(Stored items)
------------------------------------------------------------

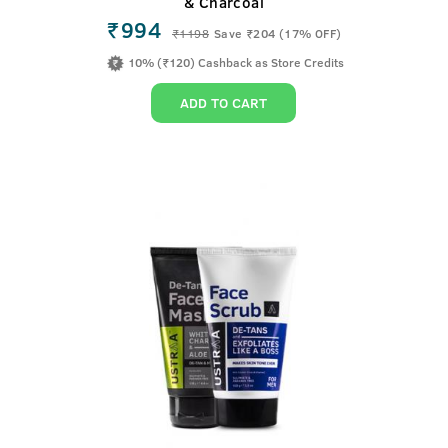
& Charcoal
₹994
₹
1198
Save ₹204 (17% OFF)
10% (₹120) Cashback as Store Credits
ADD TO CART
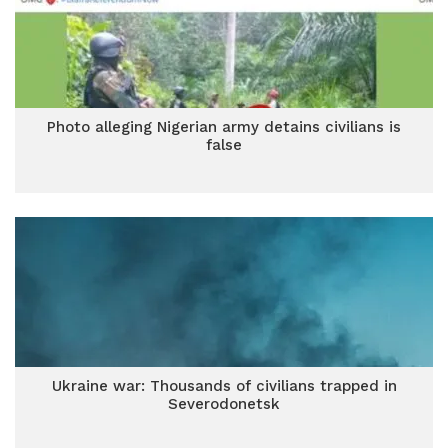
Photo alleging Nigerian army detains civilians is
false
Ukraine war: Thousands of civilians trapped in
Severodonetsk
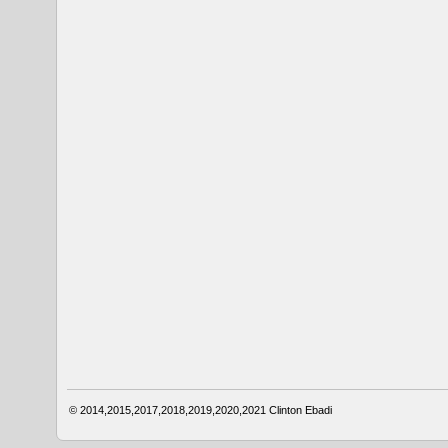
© 2014,2015,2017,2018,2019,2020,2021
Clinton Ebadi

------------------------------------------------------------

## The task
Rewrite the text of these items, switching "civilians" to "residents" throughout and keeping everything else the same. Leave out the pictures.

## Answer for the task
& Charcoal
₹994
₹
1198
Save ₹204 (17% OFF)
10% (₹120) Cashback as Store Credits
ADD TO CART
Photo alleging Nigerian army detains residents is
false
Ukraine war: Thousands of residents trapped in
Severodonetsk
© 2014,2015,2017,2018,2019,2020,2021
Clinton Ebadi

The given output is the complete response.